# EXERCISE GOAL
Retype only the lines below from the one with "Health System expanded" to the one with "Unlike traditional facelifts, a thread lift", inclusive, skipping every image.

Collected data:

———

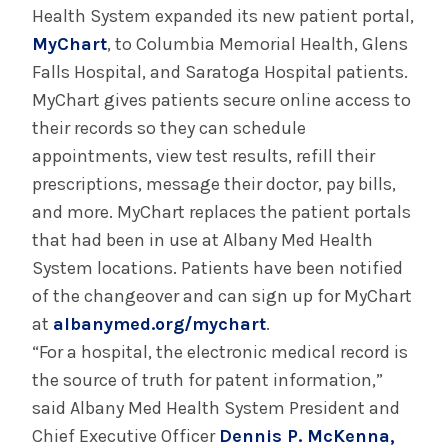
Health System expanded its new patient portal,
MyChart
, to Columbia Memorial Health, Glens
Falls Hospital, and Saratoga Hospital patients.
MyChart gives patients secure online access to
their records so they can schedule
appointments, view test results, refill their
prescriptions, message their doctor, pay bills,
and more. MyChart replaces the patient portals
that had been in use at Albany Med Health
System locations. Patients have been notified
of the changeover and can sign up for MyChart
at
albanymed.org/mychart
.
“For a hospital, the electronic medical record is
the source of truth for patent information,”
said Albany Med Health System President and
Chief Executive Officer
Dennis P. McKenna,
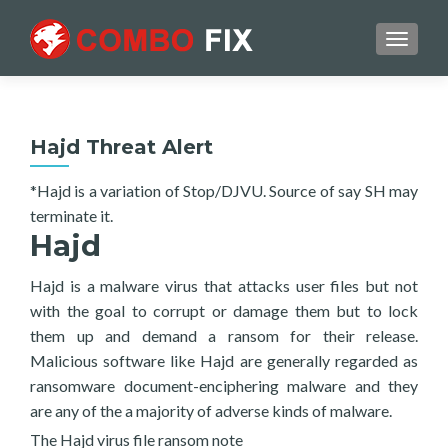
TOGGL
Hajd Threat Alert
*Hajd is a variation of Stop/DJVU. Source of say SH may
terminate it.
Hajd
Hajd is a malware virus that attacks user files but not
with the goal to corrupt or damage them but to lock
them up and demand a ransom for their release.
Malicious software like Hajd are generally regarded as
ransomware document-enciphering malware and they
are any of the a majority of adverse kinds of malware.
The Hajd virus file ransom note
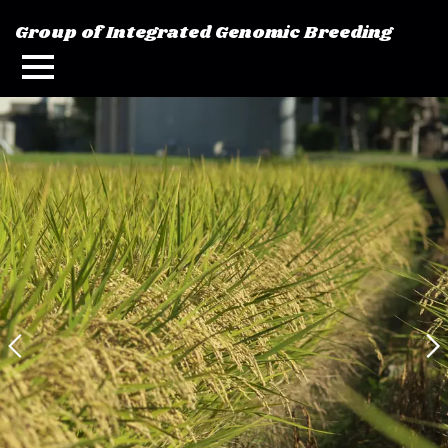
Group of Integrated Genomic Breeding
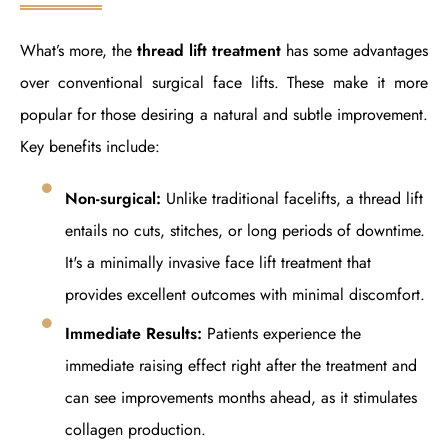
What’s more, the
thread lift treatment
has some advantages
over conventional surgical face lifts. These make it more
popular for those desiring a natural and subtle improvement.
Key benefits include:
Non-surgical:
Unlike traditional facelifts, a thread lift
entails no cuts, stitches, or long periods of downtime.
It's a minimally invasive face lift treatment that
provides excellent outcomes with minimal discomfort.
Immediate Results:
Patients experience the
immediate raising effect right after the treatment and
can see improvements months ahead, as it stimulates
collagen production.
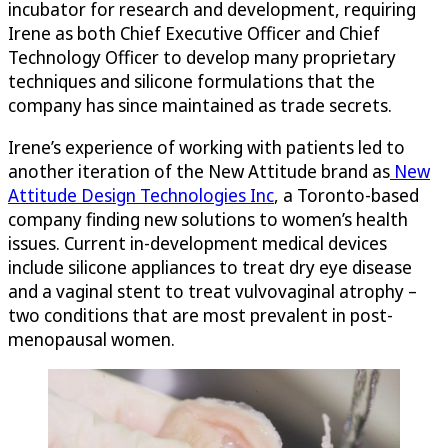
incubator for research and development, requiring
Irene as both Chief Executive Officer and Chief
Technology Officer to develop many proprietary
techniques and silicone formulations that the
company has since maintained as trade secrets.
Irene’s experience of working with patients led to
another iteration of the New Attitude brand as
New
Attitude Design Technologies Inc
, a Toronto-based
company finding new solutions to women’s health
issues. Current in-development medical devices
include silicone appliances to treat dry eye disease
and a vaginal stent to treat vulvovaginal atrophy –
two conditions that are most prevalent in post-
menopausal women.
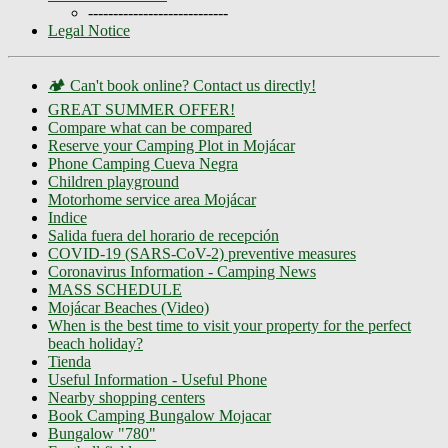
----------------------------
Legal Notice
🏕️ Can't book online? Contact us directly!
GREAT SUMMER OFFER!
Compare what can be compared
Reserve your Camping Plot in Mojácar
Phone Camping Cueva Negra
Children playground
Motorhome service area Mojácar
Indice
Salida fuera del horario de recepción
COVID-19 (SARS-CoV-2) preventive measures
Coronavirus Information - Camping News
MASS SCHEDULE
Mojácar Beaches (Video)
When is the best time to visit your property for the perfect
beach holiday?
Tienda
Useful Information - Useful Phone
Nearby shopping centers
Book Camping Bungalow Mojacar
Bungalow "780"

———

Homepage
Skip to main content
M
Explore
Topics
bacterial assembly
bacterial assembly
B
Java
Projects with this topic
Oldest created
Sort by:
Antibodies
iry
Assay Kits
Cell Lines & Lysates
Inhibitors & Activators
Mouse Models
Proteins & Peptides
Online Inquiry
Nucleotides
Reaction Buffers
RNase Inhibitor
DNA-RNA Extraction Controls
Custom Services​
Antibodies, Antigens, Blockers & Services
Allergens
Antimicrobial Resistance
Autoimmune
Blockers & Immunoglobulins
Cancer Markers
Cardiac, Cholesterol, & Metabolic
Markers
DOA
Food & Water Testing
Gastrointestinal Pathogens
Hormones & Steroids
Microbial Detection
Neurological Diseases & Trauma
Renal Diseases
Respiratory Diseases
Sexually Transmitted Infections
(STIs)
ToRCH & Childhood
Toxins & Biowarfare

———

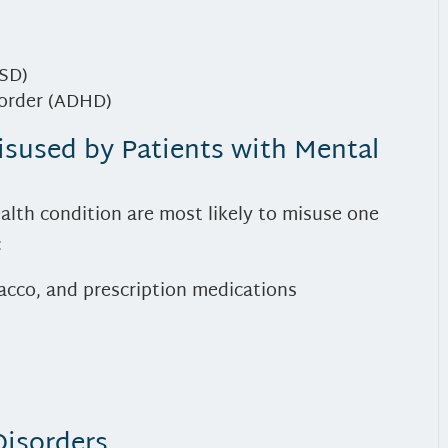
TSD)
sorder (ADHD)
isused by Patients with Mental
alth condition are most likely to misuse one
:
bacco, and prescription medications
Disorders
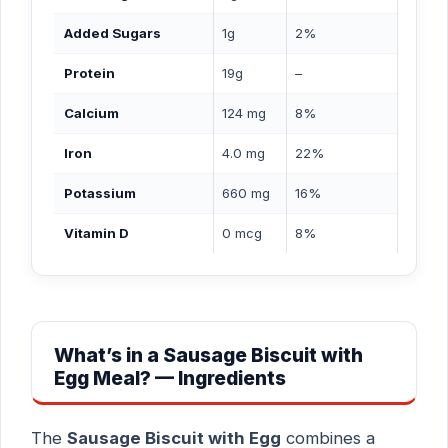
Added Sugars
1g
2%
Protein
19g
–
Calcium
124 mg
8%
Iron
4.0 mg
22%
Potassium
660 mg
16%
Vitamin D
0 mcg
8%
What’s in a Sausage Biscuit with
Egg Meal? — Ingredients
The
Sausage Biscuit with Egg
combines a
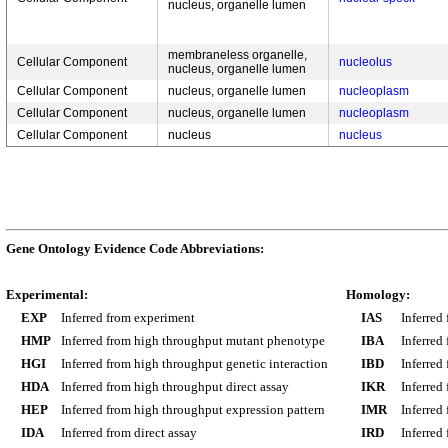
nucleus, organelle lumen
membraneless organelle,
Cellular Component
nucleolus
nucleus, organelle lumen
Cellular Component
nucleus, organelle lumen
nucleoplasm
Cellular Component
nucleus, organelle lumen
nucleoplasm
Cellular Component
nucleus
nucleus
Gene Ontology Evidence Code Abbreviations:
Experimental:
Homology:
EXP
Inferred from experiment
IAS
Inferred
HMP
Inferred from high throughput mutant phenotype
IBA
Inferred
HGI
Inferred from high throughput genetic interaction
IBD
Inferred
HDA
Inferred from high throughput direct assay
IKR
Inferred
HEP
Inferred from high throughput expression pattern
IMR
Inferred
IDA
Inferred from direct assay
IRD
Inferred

———

# ANSWER
Health System expanded its new patient portal,
MyChart
, to Columbia Memorial Health, Glens
Falls Hospital, and Saratoga Hospital patients.
MyChart gives patients secure online access to
their records so they can schedule
appointments, view test results, refill their
prescriptions, message their doctor, pay bills,
and more. MyChart replaces the patient portals
that had been in use at Albany Med Health
System locations. Patients have been notified
of the changeover and can sign up for MyChart
at
albanymed.org/mychart
.
“For a hospital, the electronic medical record is
the source of truth for patent information,”
said Albany Med Health System President and
Chief Executive Officer
Dennis P. McKenna,
TOGGL
Hajd Threat Alert
*Hajd is a variation of Stop/DJVU. Source of say SH may
terminate it.
Hajd
Hajd is a malware virus that attacks user files but not
with the goal to corrupt or damage them but to lock
them up and demand a ransom for their release.
Malicious software like Hajd are generally regarded as
ransomware document-enciphering malware and they
are any of the a majority of adverse kinds of malware.
The Hajd virus file ransom note
Group of Integrated Genomic Breeding
What’s more, the
thread lift treatment
has some advantages
over conventional surgical face lifts. These make it more
popular for those desiring a natural and subtle improvement.
Key benefits include:
Non-surgical:
Unlike traditional facelifts, a thread lift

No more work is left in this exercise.